Число врагов Никона росло, но он, абсолютно уверенный в постоянстве царской дружбы, не придавал этому значения, держался заносчиво и ни с кем не считался. Протопопы и бояре одинаково возненавидели Никона как горделивого выскочку и ждали удобного момента, чтобы воздать ему за пережитые унижения. Но если протопопы скорбели о потере своего влияния на дела церковные, то бояре помимо гордыни и обид не могли простить Патриарху его огромного влияния на дела государственные. В соответствии с собственным пониманием места Патриарха в Российском государстве Никон стал активно влиять на внешнюю и внутреннюю политику царя Алексея. Именно Патриарх посоветовал царю принять предложение гетмана Богдана Хмельницкого о присоединении Малороссии к Москве в 1654 г. что, вызвало большие осложнения во взаимоотношениях России и Польши и в итоге привело к войне. Царь решился на войну по благословению Никона, который убедил Алексея Михайловича в том, что воссоединение Малороссии с Московским государством это первый шаг на пути реализации программы созидания вселенской православной империи.

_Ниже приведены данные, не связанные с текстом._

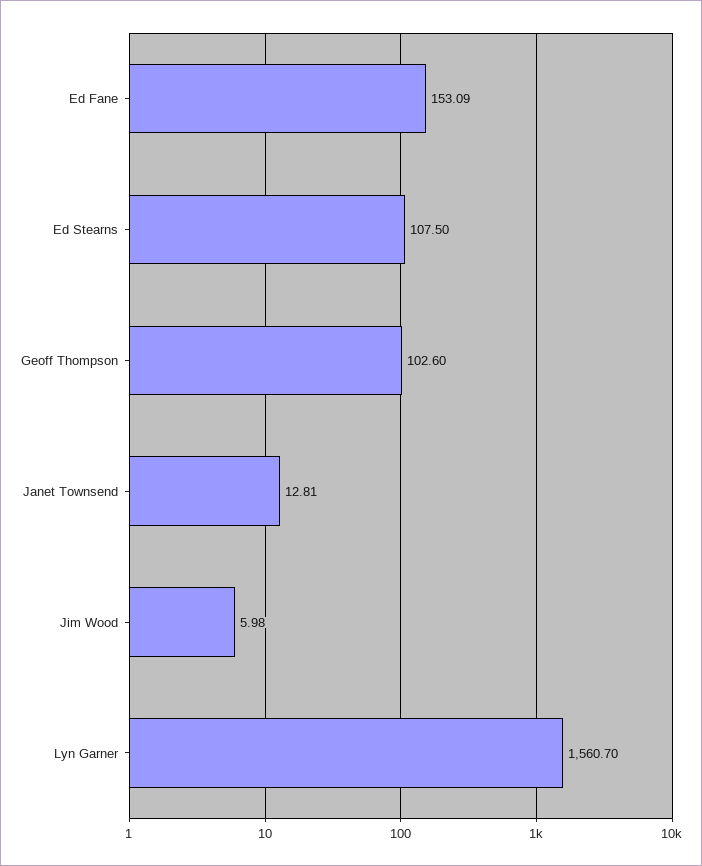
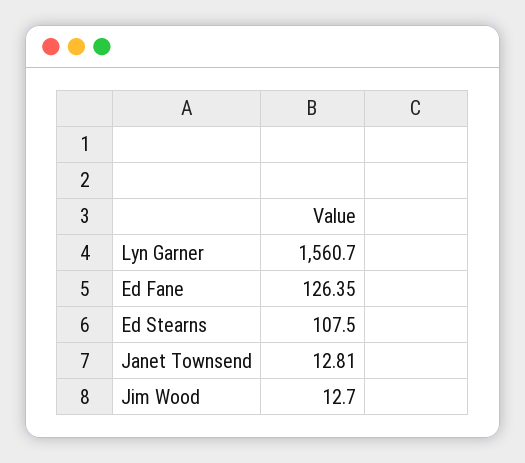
  {
-   "Ed Fane": 153.09,
+   "Ed Fane": 126.35,
    "Ed Stearns": 107.5,
-   "Geoff Thompson": 102.6,
    "Janet Townsend": 12.81,
-   "Jim Wood": 5.98,
+   "Jim Wood": 12.7,
    "Lyn Garner": 1560.7
  }

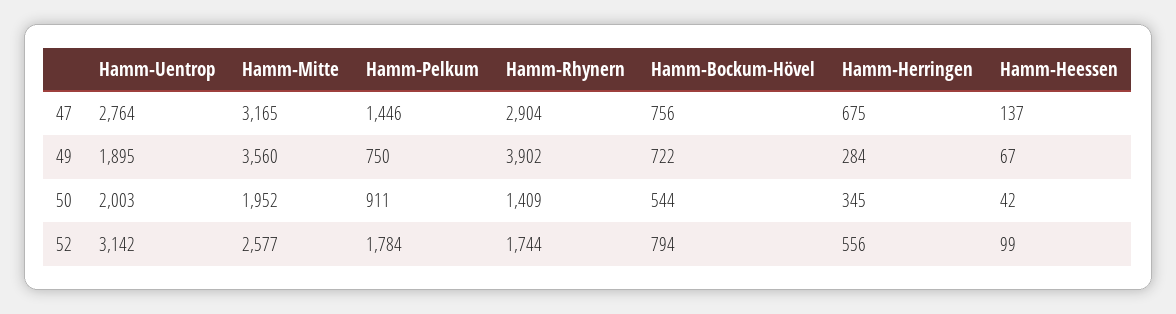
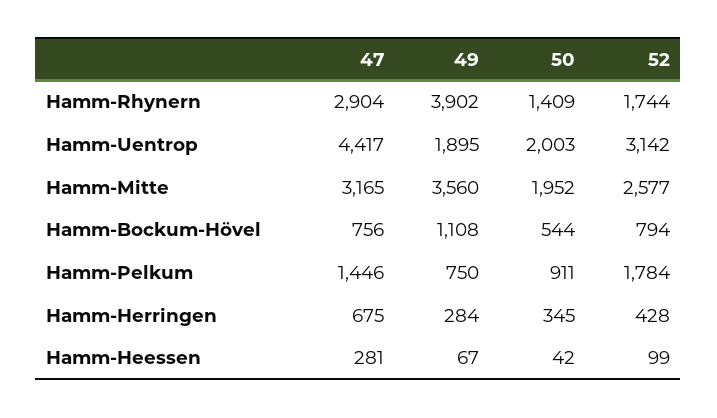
  {
    "Hamm-Uentrop": {
-     "47": 2764,
+     "47": 4417,
      "49": 1895,
      "50": 2003,
      "52": 3142
    },
    "Hamm-Mitte": {
      "47": 3165,
      "49": 3560,
      "50": 1952,
      "52": 2577
    },
    "Hamm-Pelkum": {
      "47": 1446,
      "49": 750,
      "50": 911,
      "52": 1784
    },
    "Hamm-Rhynern": {
      "47": 2904,
      "49": 3902,
      "50": 1409,
      "52": 1744
    },
    "Hamm-Bockum-Hövel": {
      "47": 756,
-     "49": 722,
+     "49": 1108,
      "50": 544,
      "52": 794
    },
    "Hamm-Herringen": {
      "47": 675,
      "49": 284,
      "50": 345,
-     "52": 556
+     "52": 428
    },
    "Hamm-Heessen": {
-     "47": 137,
+     "47": 281,
      "49": 67,
      "50": 42,
      "52": 99
    }
  }

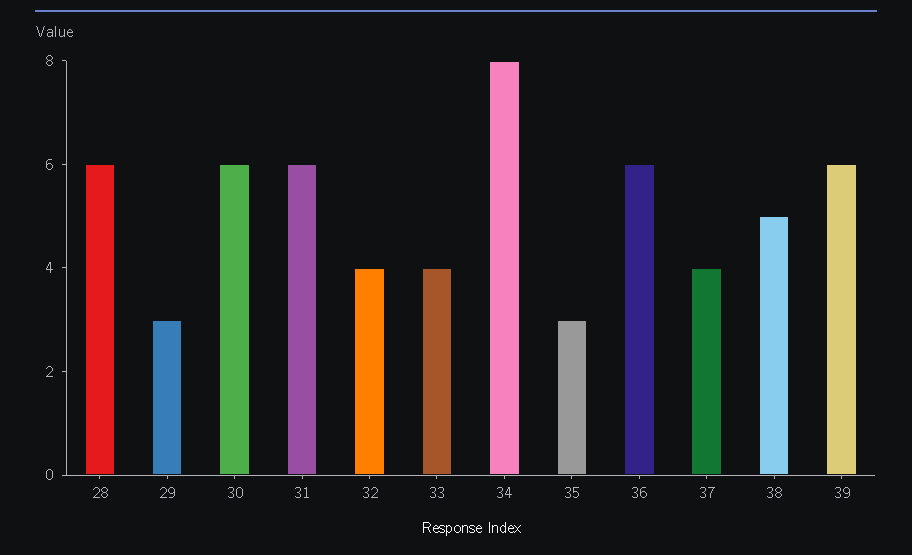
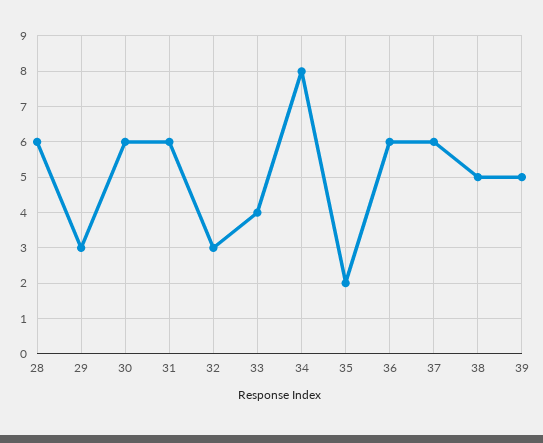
  {
    "28": 6,
    "29": 3,
    "30": 6,
    "31": 6,
-   "32": 4,
+   "32": 3,
    "33": 4,
    "34": 8,
-   "35": 3,
+   "35": 2,
    "36": 6,
-   "37": 4,
+   "37": 6,
    "38": 5,
-   "39": 6
+   "39": 5
  }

Поначалу война шла успешно для России. Был возвращен потерянный после смуты Смоленск, взяты Полоцк и даже Вильна. В 1656 г. по совету Никона царь отважился и на войну со шведами. Влияние Никона на царя Алексея в ходе военных действий еще более возросло. Во время военных действий Никон оказал царю большую услугу личного характера. В Москве вспыхнула эпидемия чумы. Смертность была велика, и царская семья оказалась в опасности. Но Никон вовремя сумел вывезти Романовых и поместить их в безопасное место, семья царя Алексея была спасена. Государь выражал за это Никону огромную благодарность, что еще более скрепляло их дружбу.

Когда царь находился в военных походах, правителем в Москве он оставлял Патриарха, который в это время возглавлял Боярскую думу. Никон в отсутствие монарха управлял государством. От имени царя и себя самого он издавал грамоты. На имя Первосвятителя присылались челобитные. Никон вел дипломатическую переписку. Патриарх все держал под своим контролем, и любой важный государственный акт должен был быть скреплен его подписью. При этом Никон вновь проявлял присущие ему властность и деспотизм, держал себя с боярами высокомерно, нередко унижая их. Естественно, бояре не могли простить Патриарху обид и бесчестья. Многие из них помышляли о том, чтобы расстроить дружбу царя и Предстоятеля Церкви, а со временем и вовсе устранить горделивого Патриарха.

В числе наиболее отрицательно настроенных к Никону бояр оказались и ближайшие царские родственники и любимцы: Стрешневы (родня матери царя Алексея), Милославские (родственники первой супруги царя Алексея), влиятельный боярин Морозов (приходившийся государю свояком), князь Никита Одоевский (идейный противник Никона как главный автор Уложения 1649 г.), князь Алексей Трубецкой, кн. Юрий Долгоруков, боярин Салтыков и прочие. Их озлобление против Никона было тем острее, что многие почитали себя обойденными царским вниманием. Ненависть к Патриарху нередко принимала вызывающие формы. Так, боярин Стрешнев выучил своего пуделя глумливой шутке: тот складывал лапки наподобие архиерейского благословения и откликался на имя Никон. Но подобными мелочами дело подкапывания под Патриарха отнюдь не ограничивалось. Бояре стали исподволь настраивать царя против его любимца. Обстоятельства этому благоприятствовали. Алексей Михайлович возмужал и стал гораздо более самостоятельным. Его стремление к самовластному правлению подогревалось его окружением. Бояре старались представить Никона в глазах монарха как восхитителя царской власти. Сказалось и то, что в годы войны царь отвык от Никона и его советов, стал смотреть на вещи своими, а не его, Патриарха, глазами. Алексей Михайлович вполне уже привык обходиться без властного Первоиерарха.